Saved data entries
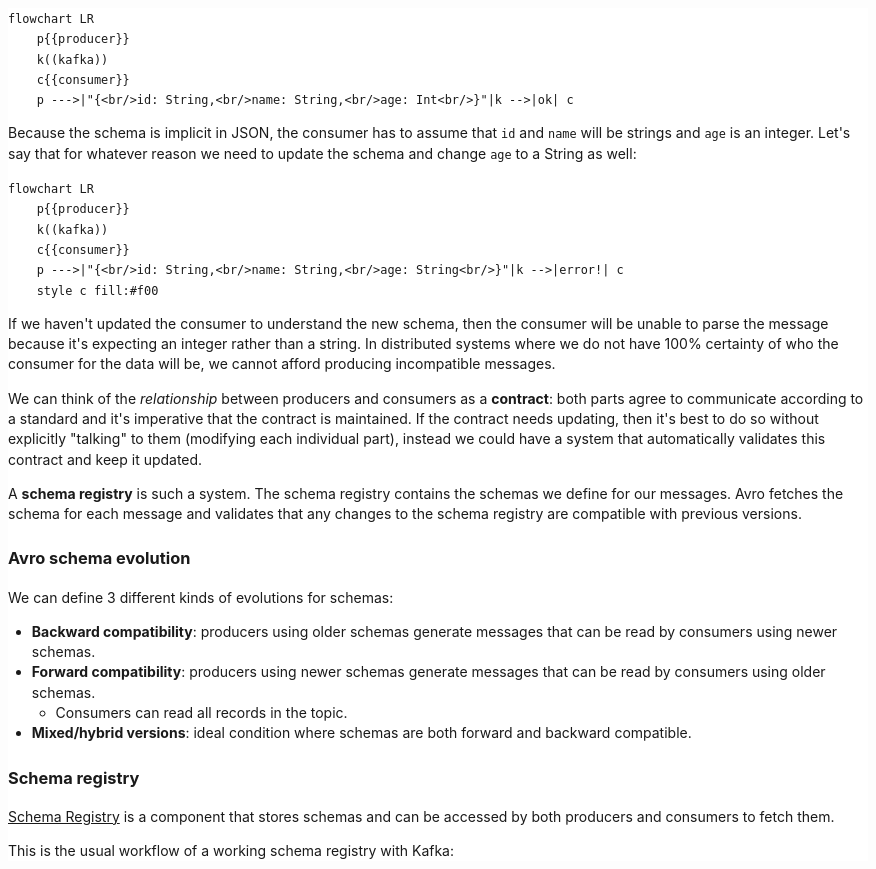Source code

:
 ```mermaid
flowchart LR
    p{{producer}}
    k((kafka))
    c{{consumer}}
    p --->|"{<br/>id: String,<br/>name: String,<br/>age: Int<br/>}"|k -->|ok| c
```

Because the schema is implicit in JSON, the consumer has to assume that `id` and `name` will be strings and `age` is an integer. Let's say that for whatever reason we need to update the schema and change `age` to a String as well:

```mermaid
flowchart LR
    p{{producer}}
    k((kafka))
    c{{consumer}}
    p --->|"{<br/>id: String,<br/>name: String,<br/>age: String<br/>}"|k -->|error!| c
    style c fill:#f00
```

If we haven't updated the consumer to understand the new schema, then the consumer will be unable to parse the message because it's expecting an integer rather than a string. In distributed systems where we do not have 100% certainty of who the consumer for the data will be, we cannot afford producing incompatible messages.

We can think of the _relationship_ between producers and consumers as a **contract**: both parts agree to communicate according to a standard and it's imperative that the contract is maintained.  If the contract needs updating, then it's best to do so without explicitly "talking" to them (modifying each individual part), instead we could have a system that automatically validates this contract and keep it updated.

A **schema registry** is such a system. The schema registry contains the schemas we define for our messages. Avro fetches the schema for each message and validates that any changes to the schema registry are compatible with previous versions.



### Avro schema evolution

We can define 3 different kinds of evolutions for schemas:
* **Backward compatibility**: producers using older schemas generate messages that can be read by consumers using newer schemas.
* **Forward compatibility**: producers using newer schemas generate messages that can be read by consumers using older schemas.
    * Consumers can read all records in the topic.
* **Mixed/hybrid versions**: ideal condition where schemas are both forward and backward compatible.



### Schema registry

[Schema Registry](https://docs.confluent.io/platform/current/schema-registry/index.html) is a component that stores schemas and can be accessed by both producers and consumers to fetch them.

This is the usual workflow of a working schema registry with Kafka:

How to complete this task: Which lines of the records above contain the word "newer"? Copy each of them.

Finished exercise:
* **Backward compatibility**: producers using older schemas generate messages that can be read by consumers using newer schemas.
* **Forward compatibility**: producers using newer schemas generate messages that can be read by consumers using older schemas.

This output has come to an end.